== Task description ==
A word-for-word copy of the entries is the goal; leave out the pictures.

━━ Information supplied ━━

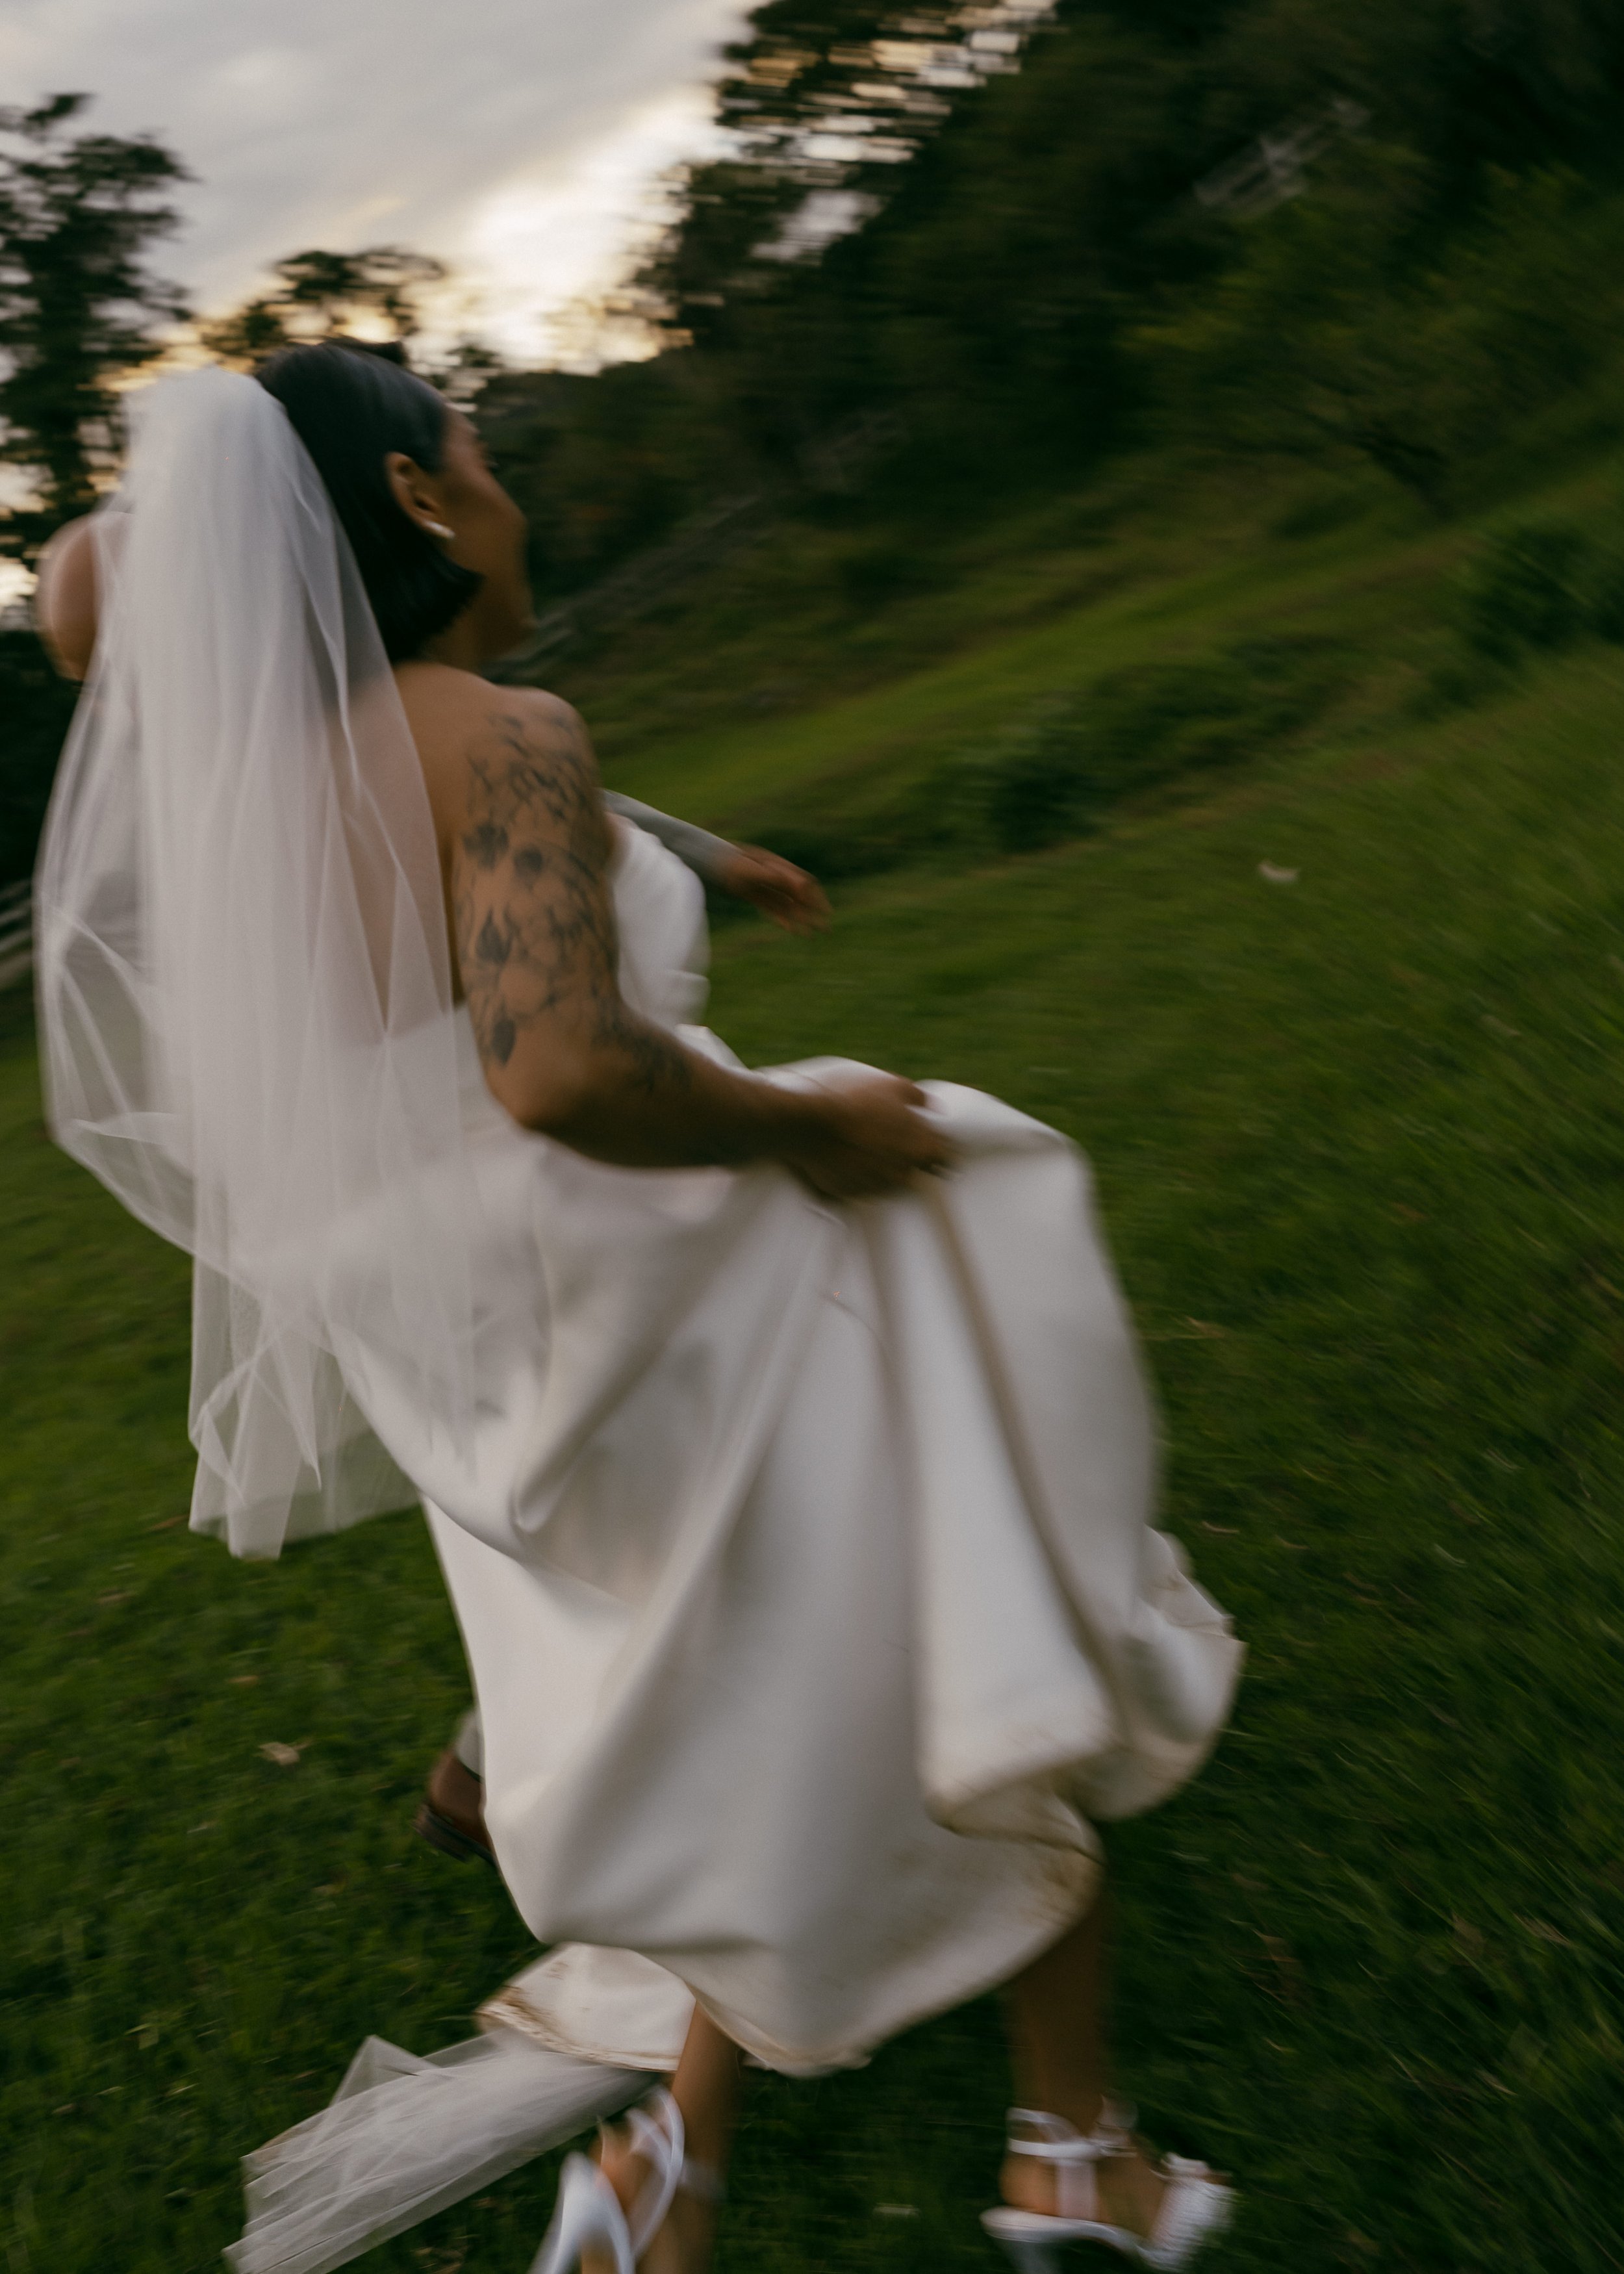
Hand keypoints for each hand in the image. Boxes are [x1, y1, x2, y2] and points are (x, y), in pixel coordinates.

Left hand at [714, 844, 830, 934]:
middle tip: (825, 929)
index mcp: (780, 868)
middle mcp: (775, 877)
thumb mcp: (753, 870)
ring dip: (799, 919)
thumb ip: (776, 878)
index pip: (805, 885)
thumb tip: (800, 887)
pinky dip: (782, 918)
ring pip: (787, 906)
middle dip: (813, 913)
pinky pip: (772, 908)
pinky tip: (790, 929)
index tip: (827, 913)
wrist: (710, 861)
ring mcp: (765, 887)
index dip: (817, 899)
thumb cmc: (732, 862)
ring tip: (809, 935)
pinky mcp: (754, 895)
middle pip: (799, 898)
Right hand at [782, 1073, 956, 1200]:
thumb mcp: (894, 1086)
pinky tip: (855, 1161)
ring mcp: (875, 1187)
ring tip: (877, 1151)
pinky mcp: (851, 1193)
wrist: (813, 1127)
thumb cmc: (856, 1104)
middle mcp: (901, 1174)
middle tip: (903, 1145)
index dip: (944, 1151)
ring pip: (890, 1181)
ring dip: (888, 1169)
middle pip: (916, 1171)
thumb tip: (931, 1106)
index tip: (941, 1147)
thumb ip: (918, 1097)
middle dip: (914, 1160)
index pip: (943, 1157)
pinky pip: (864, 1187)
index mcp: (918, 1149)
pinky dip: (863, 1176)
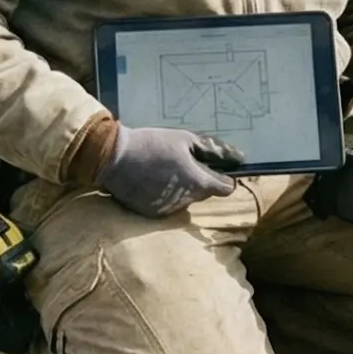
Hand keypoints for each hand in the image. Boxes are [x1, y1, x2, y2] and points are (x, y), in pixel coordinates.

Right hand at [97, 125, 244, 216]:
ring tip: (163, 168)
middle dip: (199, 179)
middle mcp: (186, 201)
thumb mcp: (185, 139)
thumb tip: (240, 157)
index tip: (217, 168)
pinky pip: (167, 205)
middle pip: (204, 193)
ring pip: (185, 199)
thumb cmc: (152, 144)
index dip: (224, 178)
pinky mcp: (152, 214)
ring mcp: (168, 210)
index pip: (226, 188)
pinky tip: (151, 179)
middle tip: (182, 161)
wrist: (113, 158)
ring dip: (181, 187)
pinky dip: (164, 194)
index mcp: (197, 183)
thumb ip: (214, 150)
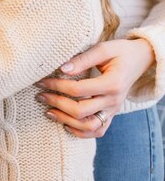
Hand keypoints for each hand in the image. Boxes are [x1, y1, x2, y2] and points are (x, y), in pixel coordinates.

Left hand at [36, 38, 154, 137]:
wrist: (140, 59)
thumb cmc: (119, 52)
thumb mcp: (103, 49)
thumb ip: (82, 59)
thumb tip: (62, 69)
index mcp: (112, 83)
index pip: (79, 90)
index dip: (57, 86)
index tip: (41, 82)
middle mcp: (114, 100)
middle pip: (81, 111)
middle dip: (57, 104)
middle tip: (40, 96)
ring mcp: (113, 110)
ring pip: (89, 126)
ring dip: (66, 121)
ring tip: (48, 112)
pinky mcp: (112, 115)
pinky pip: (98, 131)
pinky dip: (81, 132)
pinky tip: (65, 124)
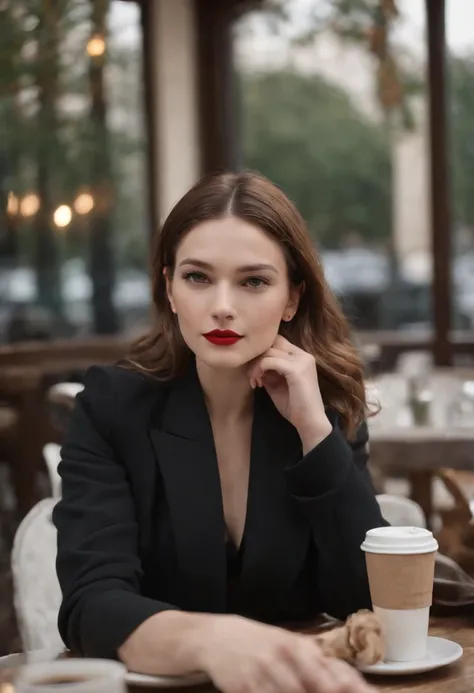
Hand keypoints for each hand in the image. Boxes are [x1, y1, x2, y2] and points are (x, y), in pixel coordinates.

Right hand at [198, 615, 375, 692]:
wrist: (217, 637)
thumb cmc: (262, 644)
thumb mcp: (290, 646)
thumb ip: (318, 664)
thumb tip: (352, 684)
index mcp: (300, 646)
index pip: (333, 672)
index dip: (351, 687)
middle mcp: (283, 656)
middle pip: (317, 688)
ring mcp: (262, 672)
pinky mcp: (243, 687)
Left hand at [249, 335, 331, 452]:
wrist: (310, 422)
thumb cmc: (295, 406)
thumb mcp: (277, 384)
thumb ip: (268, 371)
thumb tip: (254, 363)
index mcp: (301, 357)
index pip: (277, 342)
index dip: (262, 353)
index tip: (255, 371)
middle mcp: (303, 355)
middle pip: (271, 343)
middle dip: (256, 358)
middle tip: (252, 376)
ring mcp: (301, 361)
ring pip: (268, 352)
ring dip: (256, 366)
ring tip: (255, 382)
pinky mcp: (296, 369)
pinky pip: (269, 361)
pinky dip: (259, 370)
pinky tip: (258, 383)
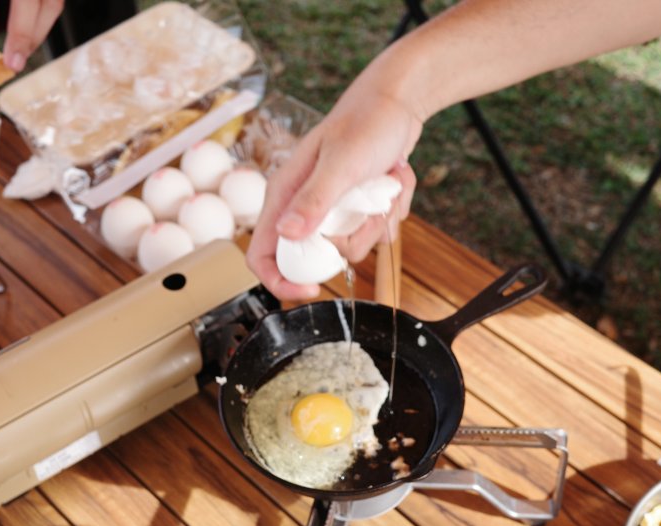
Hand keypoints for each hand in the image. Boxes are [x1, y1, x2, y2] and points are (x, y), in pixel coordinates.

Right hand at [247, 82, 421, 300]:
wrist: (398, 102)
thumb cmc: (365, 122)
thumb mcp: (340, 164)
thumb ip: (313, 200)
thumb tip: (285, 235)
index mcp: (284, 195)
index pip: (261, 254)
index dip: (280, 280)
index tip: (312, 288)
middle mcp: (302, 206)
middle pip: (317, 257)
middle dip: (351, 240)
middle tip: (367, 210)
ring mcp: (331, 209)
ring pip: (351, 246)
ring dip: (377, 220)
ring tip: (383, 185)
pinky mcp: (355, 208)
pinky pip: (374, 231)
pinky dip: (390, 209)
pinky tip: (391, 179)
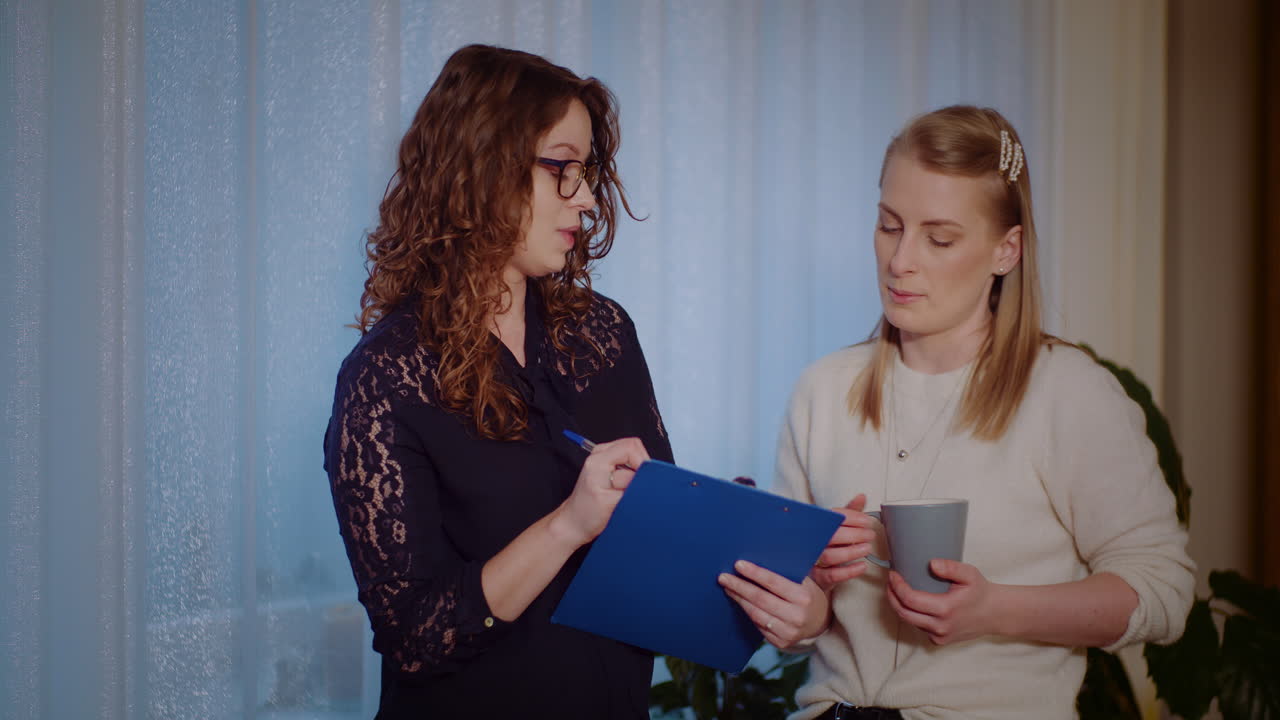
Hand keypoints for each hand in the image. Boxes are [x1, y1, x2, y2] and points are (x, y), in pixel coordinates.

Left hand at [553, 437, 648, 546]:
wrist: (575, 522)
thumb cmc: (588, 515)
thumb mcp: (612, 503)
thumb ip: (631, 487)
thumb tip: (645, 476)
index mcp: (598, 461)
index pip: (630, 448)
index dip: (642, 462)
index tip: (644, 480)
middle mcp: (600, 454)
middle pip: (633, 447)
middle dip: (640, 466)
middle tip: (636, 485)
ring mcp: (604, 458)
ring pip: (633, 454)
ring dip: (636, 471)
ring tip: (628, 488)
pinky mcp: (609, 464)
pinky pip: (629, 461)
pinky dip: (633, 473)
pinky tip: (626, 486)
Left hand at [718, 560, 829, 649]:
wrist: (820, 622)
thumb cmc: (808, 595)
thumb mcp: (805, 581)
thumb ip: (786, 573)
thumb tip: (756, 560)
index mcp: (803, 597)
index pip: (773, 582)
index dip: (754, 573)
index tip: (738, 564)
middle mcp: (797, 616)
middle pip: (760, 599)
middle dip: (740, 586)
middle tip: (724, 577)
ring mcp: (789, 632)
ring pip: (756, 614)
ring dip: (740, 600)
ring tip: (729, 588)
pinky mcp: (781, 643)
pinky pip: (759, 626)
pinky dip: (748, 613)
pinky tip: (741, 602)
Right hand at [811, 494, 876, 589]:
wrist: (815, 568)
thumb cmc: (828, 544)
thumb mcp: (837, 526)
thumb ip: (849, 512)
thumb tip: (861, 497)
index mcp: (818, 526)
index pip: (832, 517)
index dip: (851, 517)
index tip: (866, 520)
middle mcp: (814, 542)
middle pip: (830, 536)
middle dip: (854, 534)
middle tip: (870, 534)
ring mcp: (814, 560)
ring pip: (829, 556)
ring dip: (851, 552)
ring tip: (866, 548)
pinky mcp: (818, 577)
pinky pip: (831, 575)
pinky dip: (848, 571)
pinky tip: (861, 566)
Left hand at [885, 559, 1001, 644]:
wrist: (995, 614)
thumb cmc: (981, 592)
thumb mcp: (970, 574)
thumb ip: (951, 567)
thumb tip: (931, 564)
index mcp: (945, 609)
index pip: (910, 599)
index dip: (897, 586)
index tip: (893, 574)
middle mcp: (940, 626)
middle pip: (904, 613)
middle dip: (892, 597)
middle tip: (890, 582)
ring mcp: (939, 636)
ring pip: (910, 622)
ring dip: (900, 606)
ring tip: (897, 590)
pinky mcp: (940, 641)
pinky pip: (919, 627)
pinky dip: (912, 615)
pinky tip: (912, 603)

━━━

== Exercise result ==
Hand keypoints for each hand in the image. Boxes are [x1, y1, x2, y2] and points are (x, y), in pixel coordinates.

Left hand at [714, 844, 830, 934]:
middle tip: (825, 929)
index mcp: (780, 868)
middle mcp: (775, 877)
thumb mcp: (753, 870)
ring dip: (799, 919)
thumb ip: (776, 878)
index pip: (805, 885)
thumb tip: (800, 887)
pinky dip: (782, 918)
ring pip: (787, 906)
middle dip: (813, 913)
pinky pip: (772, 908)
pinky tip: (790, 929)
index tip: (827, 913)
wrist: (710, 861)
ring mcp: (765, 887)
index dip: (817, 899)
thumb cmc: (732, 862)
ring tip: (809, 935)
pinky mcp: (754, 895)
middle pip: (799, 898)
Right hand at [782, 1073, 956, 1200]:
thumb mcp: (894, 1086)
pinky tip: (855, 1161)
ring mcp: (875, 1187)
ring tip: (877, 1151)
pinky mcp: (851, 1193)
wrist: (813, 1127)
thumb cmc: (856, 1104)
middle mcp: (901, 1174)
middle tip: (903, 1145)
index dip: (944, 1151)
ring pip: (890, 1181)
ring dip: (888, 1169)
middle pip: (916, 1171)
thumb tip: (931, 1106)
index tip: (941, 1147)
thumb ip: (918, 1097)
middle dip: (914, 1160)
index pip: (943, 1157)
pinky pip: (864, 1187)
index mcp: (918, 1149)
pinky dip: (863, 1176)
Hand keypoints for each hand in the image. Boxes are [x1, y1, x2, y2] and points are (x, y), in pixel coordinates.

Right hand at [97, 125, 244, 216]:
ring tip: (163, 168)
middle dip: (199, 179)
middle mcp: (186, 201)
thumb mcp: (185, 139)
thumb tip: (240, 157)
index tip: (217, 168)
pinky pip: (167, 205)
middle pip: (204, 193)
ring pip: (185, 199)
thumb cmc: (152, 144)
index dip: (224, 178)
pinky mcp: (152, 214)
ring mcp: (168, 210)
index pip: (226, 188)
pinky tip: (151, 179)
middle tip: (182, 161)
wrist: (113, 158)
ring dip: (181, 187)
pinky dip: (164, 194)
index mcp: (197, 183)
thumb ip: (214, 150)
Hand keypoints for each hand in the image. Boxes are [x1, y1, x2, y2] and points are (x, y), in pixel coordinates.

Left hand at [36, 38, 154, 137]:
wrist: (140, 59)
thumb cmc: (119, 52)
thumb mcp: (103, 49)
thumb ip: (82, 59)
thumb tip: (62, 69)
index mcp: (112, 83)
index pip: (79, 90)
index dip: (57, 86)
index tip: (41, 82)
middle mcp: (114, 100)
middle pip: (81, 111)
middle dip: (57, 104)
middle tip: (40, 96)
ring mcp: (113, 110)
ring pip: (89, 126)
ring dip: (66, 121)
ring tip: (48, 112)
pinky mcp: (112, 115)
pinky pip: (98, 131)
pinky dip: (81, 132)
pinky tip: (65, 124)
Hand keypoints for each hand in the image. Boxes are [x1, y1, x2, y2] and points are (x, y), in pixel coordinates.

Right hand at [198, 615, 375, 692]:
wrist: (217, 637)
thumb cmc: (262, 644)
thumb mcp: (290, 646)
thumb ip: (318, 664)
thumb tip: (352, 684)
index mcp: (300, 646)
index pip: (333, 672)
index dip: (351, 687)
middle mcp: (283, 656)
middle pip: (317, 688)
ring mcp: (262, 672)
pinky mcp: (243, 687)
Left hand at [249, 335, 331, 452]:
wrist: (310, 422)
thumb cmc: (295, 406)
thumb mcp: (277, 384)
thumb ip: (268, 371)
thumb tip: (254, 363)
index mcp: (301, 357)
index pip: (277, 342)
index dip: (262, 353)
index tip: (255, 371)
middle mcp: (303, 355)
middle pip: (271, 343)
middle dip: (256, 358)
middle tip: (252, 376)
ring mcp: (301, 361)
ring pip: (268, 352)
ring dip: (256, 366)
ring tip: (255, 382)
pinky mcp: (296, 369)
pinky pip: (269, 361)
pinky dip: (259, 370)
pinky tip: (258, 383)
Hand keypoints for each hand in the image. Boxes are [x1, y1, x2, y2] and points are (x, y), in pixel coordinates.

Right hand at [247, 82, 421, 300]:
wrist: (398, 102)
thumb cmc: (365, 122)
thumb mcp: (340, 164)
thumb ip: (313, 200)
thumb tip: (285, 235)
index mcp: (284, 195)
index pip: (261, 254)
index dip: (280, 280)
index tip: (312, 288)
middle mcp: (302, 206)
middle pip: (317, 257)
middle dip: (351, 240)
middle tip: (367, 210)
ring mcp: (331, 209)
ring pip: (351, 246)
ring dip: (377, 220)
ring tip: (383, 185)
pinky mcp: (355, 208)
pinky pip: (374, 231)
pinky dip: (390, 209)
pinky tip: (391, 179)
Hand keypoints for each hand in the image. Boxes are [x1, y1, x2, y2] and points are (x, y), in pixel coordinates.

Left hand at [553, 437, 648, 546]:
wrist: (575, 522)
thumb cmc: (588, 515)
thumb mcp: (612, 503)
thumb ip: (631, 487)
thumb tip: (645, 476)
index mcp: (598, 461)
index pip: (630, 448)
index dip: (642, 462)
index tip: (644, 480)
middle mcp: (600, 454)
middle pip: (633, 447)
middle dip: (640, 466)
middle tip: (636, 485)
ring mcp: (604, 458)
ring pip: (633, 454)
ring dip: (636, 471)
ring tip: (628, 488)
pinky mcp: (609, 464)
pinky pip: (629, 461)
pinky dip: (633, 473)
pinky tip: (626, 486)
Left hand at [718, 560, 829, 649]:
wrist: (820, 622)
thumb cmc: (808, 595)
thumb mcp: (805, 581)
thumb ip: (786, 573)
thumb tip: (756, 560)
index mcp: (803, 597)
index pip: (773, 582)
index dip: (754, 573)
index tip: (738, 564)
middle mcp: (797, 616)
middle pip: (760, 599)
middle dip: (740, 586)
middle tip: (724, 577)
ring mcp: (789, 632)
ring pip: (756, 614)
ring dip: (740, 600)
ring tip: (729, 588)
pinky mcp: (781, 643)
pinky pip: (759, 626)
pinky dip: (748, 613)
pinky tip: (741, 602)
Right hand at [811, 494, 876, 589]:
wrist: (815, 568)
thumb cmc: (828, 544)
thumb mcp: (837, 526)
thumb ip: (849, 512)
thumb tip: (861, 497)
index mcp: (818, 526)
index pip: (832, 517)
index dip: (851, 517)
index tip: (866, 520)
middle mcp: (814, 542)
middle pip: (830, 536)
middle dip: (854, 534)
middle tip: (870, 534)
ring mcp: (814, 560)
ring pip: (829, 556)
ring dip: (851, 552)
ring tip: (866, 548)
pinky mcp: (818, 577)
pinky pip: (831, 575)
pinky dip: (848, 571)
pinky tip: (861, 566)
Left hand at [885, 559, 1001, 644]:
wrist: (995, 614)
thumb cmc: (981, 592)
thumb mcp: (970, 574)
thumb ip: (951, 567)
thumb tip: (931, 564)
index mcp: (945, 609)
index pip: (910, 599)
index dip: (897, 586)
index tip: (893, 574)
middle mcp: (940, 626)
middle pip: (904, 613)
middle dip: (892, 597)
middle tip: (890, 582)
ring mcp: (939, 636)
ring pip: (910, 622)
ring dip: (900, 606)
ring tip: (897, 590)
pinky mcp: (940, 641)
pinky pip: (919, 627)
pinky dip: (912, 615)
pinky tip: (912, 603)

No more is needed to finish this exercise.